··· SUPPLIED MATERIAL

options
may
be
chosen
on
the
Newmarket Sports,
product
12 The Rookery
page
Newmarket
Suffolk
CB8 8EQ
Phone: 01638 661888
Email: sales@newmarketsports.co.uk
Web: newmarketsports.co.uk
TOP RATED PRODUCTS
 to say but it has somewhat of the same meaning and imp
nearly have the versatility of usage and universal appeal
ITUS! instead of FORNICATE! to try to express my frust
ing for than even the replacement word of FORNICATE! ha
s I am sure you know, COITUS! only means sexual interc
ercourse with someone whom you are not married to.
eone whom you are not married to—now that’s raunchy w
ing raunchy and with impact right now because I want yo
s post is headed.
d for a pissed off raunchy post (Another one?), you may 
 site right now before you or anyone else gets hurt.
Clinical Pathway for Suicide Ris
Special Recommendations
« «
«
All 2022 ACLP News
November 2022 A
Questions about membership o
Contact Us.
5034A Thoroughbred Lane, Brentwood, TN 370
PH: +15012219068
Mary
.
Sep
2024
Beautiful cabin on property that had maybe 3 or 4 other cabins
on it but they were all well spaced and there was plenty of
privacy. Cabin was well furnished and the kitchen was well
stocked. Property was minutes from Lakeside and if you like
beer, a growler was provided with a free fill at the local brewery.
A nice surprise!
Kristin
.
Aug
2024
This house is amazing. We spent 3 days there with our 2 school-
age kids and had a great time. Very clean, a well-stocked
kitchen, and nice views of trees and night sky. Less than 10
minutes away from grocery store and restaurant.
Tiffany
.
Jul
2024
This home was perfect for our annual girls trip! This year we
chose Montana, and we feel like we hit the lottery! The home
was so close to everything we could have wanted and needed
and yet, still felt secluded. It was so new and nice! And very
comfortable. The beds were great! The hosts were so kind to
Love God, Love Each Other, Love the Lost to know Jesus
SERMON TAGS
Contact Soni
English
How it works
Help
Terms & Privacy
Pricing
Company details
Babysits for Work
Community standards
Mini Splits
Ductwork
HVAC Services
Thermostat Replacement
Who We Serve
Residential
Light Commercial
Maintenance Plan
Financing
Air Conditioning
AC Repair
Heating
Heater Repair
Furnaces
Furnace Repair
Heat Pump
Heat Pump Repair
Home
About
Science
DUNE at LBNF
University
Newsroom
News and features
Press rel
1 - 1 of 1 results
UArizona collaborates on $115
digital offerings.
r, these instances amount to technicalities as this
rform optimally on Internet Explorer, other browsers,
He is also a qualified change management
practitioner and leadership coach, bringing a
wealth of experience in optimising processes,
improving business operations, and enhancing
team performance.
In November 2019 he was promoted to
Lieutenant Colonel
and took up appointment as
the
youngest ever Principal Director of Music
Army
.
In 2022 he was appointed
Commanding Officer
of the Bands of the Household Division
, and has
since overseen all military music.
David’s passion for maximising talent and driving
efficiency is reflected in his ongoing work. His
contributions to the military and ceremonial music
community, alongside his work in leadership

······

◆ WHAT TO PRODUCE ◆
The answer is all of the material, given again exactly.

◆ SOLUTION FOR THIS TASK ◆
options
may
be
chosen
on
the
Newmarket Sports,
product
12 The Rookery
page
Newmarket
Suffolk
CB8 8EQ
Phone: 01638 661888
Email: sales@newmarketsports.co.uk
Web: newmarketsports.co.uk
TOP RATED PRODUCTS
 to say but it has somewhat of the same meaning and imp
nearly have the versatility of usage and universal appeal
ITUS! instead of FORNICATE! to try to express my frust
ing for than even the replacement word of FORNICATE! ha
s I am sure you know, COITUS! only means sexual interc
ercourse with someone whom you are not married to.
eone whom you are not married to—now that’s raunchy w
ing raunchy and with impact right now because I want yo
s post is headed.
d for a pissed off raunchy post (Another one?), you may 
 site right now before you or anyone else gets hurt.
Clinical Pathway for Suicide Ris
Special Recommendations
« «
«
All 2022 ACLP News
November 2022 A
Questions about membership o
Contact Us.
5034A Thoroughbred Lane, Brentwood, TN 370
PH: +15012219068
Mary
.
Sep
2024
Beautiful cabin on property that had maybe 3 or 4 other cabins
on it but they were all well spaced and there was plenty of
privacy. Cabin was well furnished and the kitchen was well
stocked. Property was minutes from Lakeside and if you like
beer, a growler was provided with a free fill at the local brewery.
A nice surprise!
Kristin
.
Aug
2024
This house is amazing. We spent 3 days there with our 2 school-
age kids and had a great time. Very clean, a well-stocked
kitchen, and nice views of trees and night sky. Less than 10
minutes away from grocery store and restaurant.
Tiffany
.
Jul
2024
This home was perfect for our annual girls trip! This year we
chose Montana, and we feel like we hit the lottery! The home
was so close to everything we could have wanted and needed
and yet, still felt secluded. It was so new and nice! And very
comfortable. The beds were great! The hosts were so kind to
Love God, Love Each Other, Love the Lost to know Jesus
SERMON TAGS
Contact Soni
English
How it works
Help
Terms & Privacy
Pricing
Company details
Babysits for Work
Community standards
Mini Splits
Ductwork
HVAC Services
Thermostat Replacement
Who We Serve
Residential
Light Commercial
Maintenance Plan
Financing
Air Conditioning
AC Repair
Heating
Heater Repair
Furnaces
Furnace Repair
Heat Pump
Heat Pump Repair
Home
About
Science
DUNE at LBNF
University
Newsroom
News and features
Press rel
1 - 1 of 1 results
UArizona collaborates on $115
digital offerings.
r, these instances amount to technicalities as this
rform optimally on Internet Explorer, other browsers,
He is also a qualified change management
practitioner and leadership coach, bringing a
wealth of experience in optimising processes,
improving business operations, and enhancing
team performance.
In November 2019 he was promoted to
Lieutenant Colonel
and took up appointment as
the
youngest ever Principal Director of Music
Army
.
In 2022 he was appointed
Commanding Officer
of the Bands of the Household Division
, and has
since overseen all military music.
David’s passion for maximising talent and driving
efficiency is reflected in his ongoing work. His
contributions to the military and ceremonial music
community, alongside his work in leadership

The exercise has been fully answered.